Beach volleyball information

Current teammate
| Teammate |
| Katsuhiro Shiratori |

Previous teammates
| Teammate | Tours (points) |
| Koichi Nishimura Satoshi Watanabe | 25 (295) 24 (605) |

Medal record
Men's beach volleyball
Representing Japan
Asian Games
| Bronze medal – third place | 2010 Guangzhou | Men |

= Kentaro Asahi =

Japanese beach volleyball player and politician

Kentaro Asahi (朝日健太郎, Asahi Kentarō) is a Japanese professional beach volleyball player and politician. He was born in Kumamoto, Kumamoto Prefecture, Kyushu, Japan.

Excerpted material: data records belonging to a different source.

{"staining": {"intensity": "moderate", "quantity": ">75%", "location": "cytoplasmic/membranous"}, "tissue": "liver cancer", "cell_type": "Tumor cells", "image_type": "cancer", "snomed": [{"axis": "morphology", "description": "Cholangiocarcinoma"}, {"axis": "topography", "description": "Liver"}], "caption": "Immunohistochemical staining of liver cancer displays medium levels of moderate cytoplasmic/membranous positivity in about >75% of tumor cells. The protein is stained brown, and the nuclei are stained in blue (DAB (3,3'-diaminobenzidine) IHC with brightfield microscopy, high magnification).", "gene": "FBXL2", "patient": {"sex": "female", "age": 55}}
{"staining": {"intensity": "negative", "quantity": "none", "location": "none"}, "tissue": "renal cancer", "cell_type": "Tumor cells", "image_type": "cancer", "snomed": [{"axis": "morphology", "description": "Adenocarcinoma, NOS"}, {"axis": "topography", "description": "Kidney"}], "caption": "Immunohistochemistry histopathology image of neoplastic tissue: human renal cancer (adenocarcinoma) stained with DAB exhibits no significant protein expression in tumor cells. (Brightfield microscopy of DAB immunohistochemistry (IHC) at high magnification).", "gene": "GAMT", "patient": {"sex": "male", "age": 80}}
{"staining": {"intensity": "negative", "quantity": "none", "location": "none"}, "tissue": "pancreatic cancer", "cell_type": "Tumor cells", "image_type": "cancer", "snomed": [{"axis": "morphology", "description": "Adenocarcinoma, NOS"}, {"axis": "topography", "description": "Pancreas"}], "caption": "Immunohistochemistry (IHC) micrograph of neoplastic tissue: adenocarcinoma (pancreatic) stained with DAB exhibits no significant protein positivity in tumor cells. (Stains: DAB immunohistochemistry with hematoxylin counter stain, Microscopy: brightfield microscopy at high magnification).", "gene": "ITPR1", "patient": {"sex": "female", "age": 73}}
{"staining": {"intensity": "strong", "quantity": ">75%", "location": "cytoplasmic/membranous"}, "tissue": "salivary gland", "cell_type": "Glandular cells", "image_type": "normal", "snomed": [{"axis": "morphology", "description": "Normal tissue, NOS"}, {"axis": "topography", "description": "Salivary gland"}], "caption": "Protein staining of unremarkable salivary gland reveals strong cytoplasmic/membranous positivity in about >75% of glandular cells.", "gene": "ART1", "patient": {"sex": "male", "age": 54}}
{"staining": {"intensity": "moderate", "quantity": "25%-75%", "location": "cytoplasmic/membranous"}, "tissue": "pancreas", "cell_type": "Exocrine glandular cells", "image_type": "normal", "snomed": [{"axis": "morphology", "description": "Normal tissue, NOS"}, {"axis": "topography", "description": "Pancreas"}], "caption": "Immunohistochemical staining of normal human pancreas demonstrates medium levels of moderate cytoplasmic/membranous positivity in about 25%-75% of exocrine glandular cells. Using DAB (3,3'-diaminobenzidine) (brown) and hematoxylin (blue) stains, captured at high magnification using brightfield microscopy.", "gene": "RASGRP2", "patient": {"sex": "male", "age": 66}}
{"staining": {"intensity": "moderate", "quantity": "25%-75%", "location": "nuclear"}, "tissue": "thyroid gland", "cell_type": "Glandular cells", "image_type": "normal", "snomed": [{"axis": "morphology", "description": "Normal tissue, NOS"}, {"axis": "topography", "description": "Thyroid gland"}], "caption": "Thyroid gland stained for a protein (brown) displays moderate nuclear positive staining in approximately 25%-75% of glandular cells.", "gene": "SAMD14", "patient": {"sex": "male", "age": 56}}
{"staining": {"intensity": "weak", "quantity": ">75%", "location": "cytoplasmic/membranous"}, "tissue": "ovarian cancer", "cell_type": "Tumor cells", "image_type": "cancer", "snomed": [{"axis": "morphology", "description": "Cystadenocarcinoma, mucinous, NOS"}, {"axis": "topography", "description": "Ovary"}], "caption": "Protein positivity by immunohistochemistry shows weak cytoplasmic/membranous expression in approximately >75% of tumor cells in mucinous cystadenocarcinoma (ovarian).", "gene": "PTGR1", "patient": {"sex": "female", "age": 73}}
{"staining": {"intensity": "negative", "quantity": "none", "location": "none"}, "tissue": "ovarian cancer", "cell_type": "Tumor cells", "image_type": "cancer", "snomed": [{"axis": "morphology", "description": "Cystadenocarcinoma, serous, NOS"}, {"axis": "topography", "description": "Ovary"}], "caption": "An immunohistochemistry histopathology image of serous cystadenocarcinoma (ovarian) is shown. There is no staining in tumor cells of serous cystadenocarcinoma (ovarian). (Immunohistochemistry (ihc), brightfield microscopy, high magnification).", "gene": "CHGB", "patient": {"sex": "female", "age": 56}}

Asahi played as a center for the Japan men's national volleyball team in the 1990s. He ended up in sixteenth place at the 1998 World Championship, and later on started a career in beach volleyball. Asahi and teammate Katsuhiro Shiratori represented Japan in beach volleyball at the 2008 and 2012 Summer Olympics.

Asahi began to work for the IT company Forval Corporation in 2011 through a Japanese Olympic Committee athlete hiring program.

In July 2016, Asahi was elected as a member of the House of Councillors representing the Tokyo at-large district for the Liberal Democratic Party.